Two years ago right now, I was in a strange, in-between place. A few days earlier, my first round of IVF had resulted in the retrieval of four tiny, precious eggs. Those eggs had been fertilized and were successfully growing in a lab a mile and a half west of our apartment. I was waiting to see whether they would continue to thrive long enough to be transferred back into my body.
I haven’t really written much about my fertility experience. Looking back at it now, with two energetic, sturdy little boys playing a few feet away from me, it doesn’t have the same weight that it did when I was going through it. But before, during, and just after, I lived with a balloon of hope, fear, and anticipation in my chest and throat that was always about to explode open.
I remember the morning I got the call from the lab, telling me that the fertilized eggs were doing well. I was at a busy farmers market and I started crying on the sidewalk. I was wearing my red vest and holding a bag filled with apples and a leafy bunch of swiss chard. In true city fashion, people just kept on walking by as a wept.

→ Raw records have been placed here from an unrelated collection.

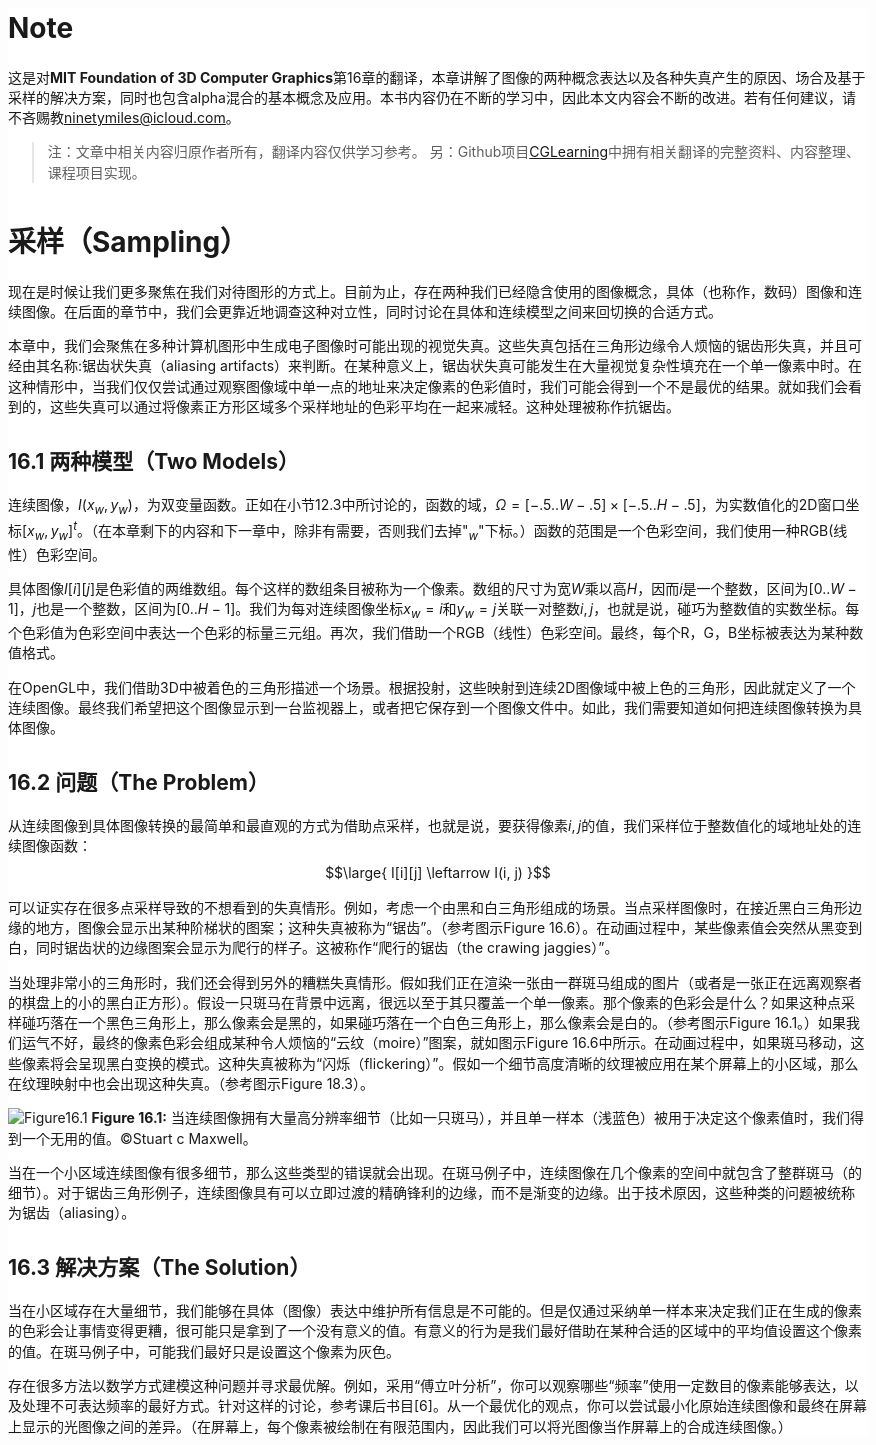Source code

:# Note
这是对**MIT Foundation of 3D Computer Graphics**第16章的翻译，本章讲解了图像的两种概念表达以及各种失真产生的原因、场合及基于采样的解决方案，同时也包含alpha混合的基本概念及应用。本书内容仍在不断的学习中，因此本文内容会不断的改进。若有任何建议，请不吝赐教<ninetymiles@icloud.com>。 

> 注：文章中相关内容归原作者所有，翻译内容仅供学习参考。
> 另：Github项目[CGLearning](https://github.com/nintymiles/CGLearning)中拥有相关翻译的完整资料、内容整理、课程项目实现。 
 
# 采样（Sampling）
现在是时候让我们更多聚焦在我们对待图形的方式上。目前为止，存在两种我们已经隐含使用的图像概念，具体（也称作，数码）图像和连续图像。在后面的章节中，我们会更靠近地调查这种对立性，同时讨论在具体和连续模型之间来回切换的合适方式。

本章中，我们会聚焦在多种计算机图形中生成电子图像时可能出现的视觉失真。这些失真包括在三角形边缘令人烦恼的锯齿形失真，并且可经由其名称:锯齿状失真（aliasing artifacts）来判断。在某种意义上，锯齿状失真可能发生在大量视觉复杂性填充在一个单一像素中时。在这种情形中，当我们仅仅尝试通过观察图像域中单一点的地址来决定像素的色彩值时，我们可能会得到一个不是最优的结果。就如我们会看到的，这些失真可以通过将像素正方形区域多个采样地址的色彩平均在一起来减轻。这种处理被称作抗锯齿。

## 16.1 两种模型（Two Models）
连续图像，$I(x_w,y_w)$，为双变量函数。正如在小节12.3中所讨论的，函数的域，$\Omega = [-.5..W-.5] \times [-.5..H-.5]$，为实数值化的2D窗口坐标$[x_w,y_w]^t$。（在本章剩下的内容和下一章中，除非有需要，否则我们去掉"$_w$"下标。）函数的范围是一个色彩空间，我们使用一种RGB(线性）色彩空间。

具体图像$I[i][j]$是色彩值的两维数组。每个这样的数组条目被称为一个像素。数组的尺寸为宽$W$乘以高$H$，因而$i$是一个整数，区间为$[0..W-1]$，$j$也是一个整数，区间为$[0..H-1]$。我们为每对连续图像坐标$x_w=i$和$y_w=j$关联一对整数$i,j$，也就是说，碰巧为整数值的实数坐标。每个色彩值为色彩空间中表达一个色彩的标量三元组。再次，我们借助一个RGB（线性）色彩空间。最终，每个R，G，B坐标被表达为某种数值格式。

在OpenGL中，我们借助3D中被着色的三角形描述一个场景。根据投射，这些映射到连续2D图像域中被上色的三角形，因此就定义了一个连续图像。最终我们希望把这个图像显示到一台监视器上，或者把它保存到一个图像文件中。如此，我们需要知道如何把连续图像转换为具体图像。

## 16.2 问题（The Problem）
从连续图像到具体图像转换的最简单和最直观的方式为借助点采样，也就是说，要获得像素$i,j$的值，我们采样位于整数值化的域地址处的连续图像函数：
$$\large{ I[i][j] \leftarrow I(i, j)  }$$

可以证实存在很多点采样导致的不想看到的失真情形。例如，考虑一个由黑和白三角形组成的场景。当点采样图像时，在接近黑白三角形边缘的地方，图像会显示出某种阶梯状的图案；这种失真被称为“锯齿”。（参考图示$\text{Figure 16.6}$）。在动画过程中，某些像素值会突然从黑变到白，同时锯齿状的边缘图案会显示为爬行的样子。这被称作“爬行的锯齿（the crawing jaggies）”。

当处理非常小的三角形时，我们还会得到另外的糟糕失真情形。假如我们正在渲染一张由一群斑马组成的图片（或者是一张正在远离观察者的棋盘上的小的黑白正方形）。假设一只斑马在背景中远离，很远以至于其只覆盖一个单一像素。那个像素的色彩会是什么？如果这种点采样碰巧落在一个黑色三角形上，那么像素会是黑的，如果碰巧落在一个白色三角形上，那么像素会是白的。（参考图示$\text{Figure 16.1}$。）如果我们运气不好，最终的像素色彩会组成某种令人烦恼的“云纹（moire）”图案，就如图示$\text{Figure 16.6}$中所示。在动画过程中，如果斑马移动，这些像素将会呈现黑白变换的模式。这种失真被称为“闪烁（flickering）”。假如一个细节高度清晰的纹理被应用在某个屏幕上的小区域，那么在纹理映射中也会出现这种失真。（参考图示$\text{Figure 18.3}$）。

![Figure16.1](media/Figure16.1.png)
**Figure 16.1:**  当连续图像拥有大量高分辨率细节（比如一只斑马），并且单一样本（浅蓝色）被用于决定这个像素值时，我们得到一个无用的值。©️Stuart c Maxwell。

当在一个小区域连续图像有很多细节，那么这些类型的错误就会出现。在斑马例子中，连续图像在几个像素的空间中就包含了整群斑马（的细节）。对于锯齿三角形例子，连续图像具有可以立即过渡的精确锋利的边缘，而不是渐变的边缘。出于技术原因，这些种类的问题被统称为锯齿（aliasing）。

## 16.3 解决方案（The Solution）
当在小区域存在大量细节，我们能够在具体（图像）表达中维护所有信息是不可能的。但是仅通过采纳单一样本来决定我们正在生成的像素的色彩会让事情变得更糟，很可能只是拿到了一个没有意义的值。有意义的行为是我们最好借助在某种合适的区域中的平均值设置这个像素的值。在斑马例子中，可能我们最好只是设置这个像素为灰色。

存在很多方法以数学方式建模这种问题并寻求最优解。例如，采用“傅立叶分析”，你可以观察哪些“频率”使用一定数目的像素能够表达，以及处理不可表达频率的最好方式。针对这样的讨论，参考课后书目[6]。从一个最优化的观点，你可以尝试最小化原始连续图像和最终在屏幕上显示的光图像之间的差异。（在屏幕上，每个像素被绘制在有限范围内，因此我们可以将光图像当作屏幕上的合成连续图像。）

On the morning of the egg transfer Scott had a meeting and so I went by myself to the appointment. When I got there, they told me that there were two eggs that were doing really well. One was slightly less good, and one had stopped growing all together.
The advice was to transfer the two most robust embryos, in the hopes that one would implant. I told the doctor (a woman I’d never met before and would never see again) that we really didn’t want to have twins (ha!) and she said that given my age (I was 39 at the time), there was a very slim chance that both would implant. Truly, the odds were against me that even one would stick around.
I watched on the monitor as she slid the delivery tool into my uterus and left two, tiny clusters of cells behind. So much hope. So much worry.
I walked around for the next ten days in a state of wonder and fear and deep curiosity. Would one of those clusters of cells stick around? Would both? Finally, a day before the fertility appointment where they’d test my blood for HCG (the hormone that appears during early pregnancy), I took a home test and the plus sign turned pink within seconds. It was the only time in my life that I’d gotten a positive result from one of those tests (though I’d self administered many with a great deal of hope).
I don’t know how long late November and early December will bring me back to the fertility treatments that brought me my boys, but at the moment, I can’t live through this time of year without remembering and feeling that balloon of desperate hope and anticipation.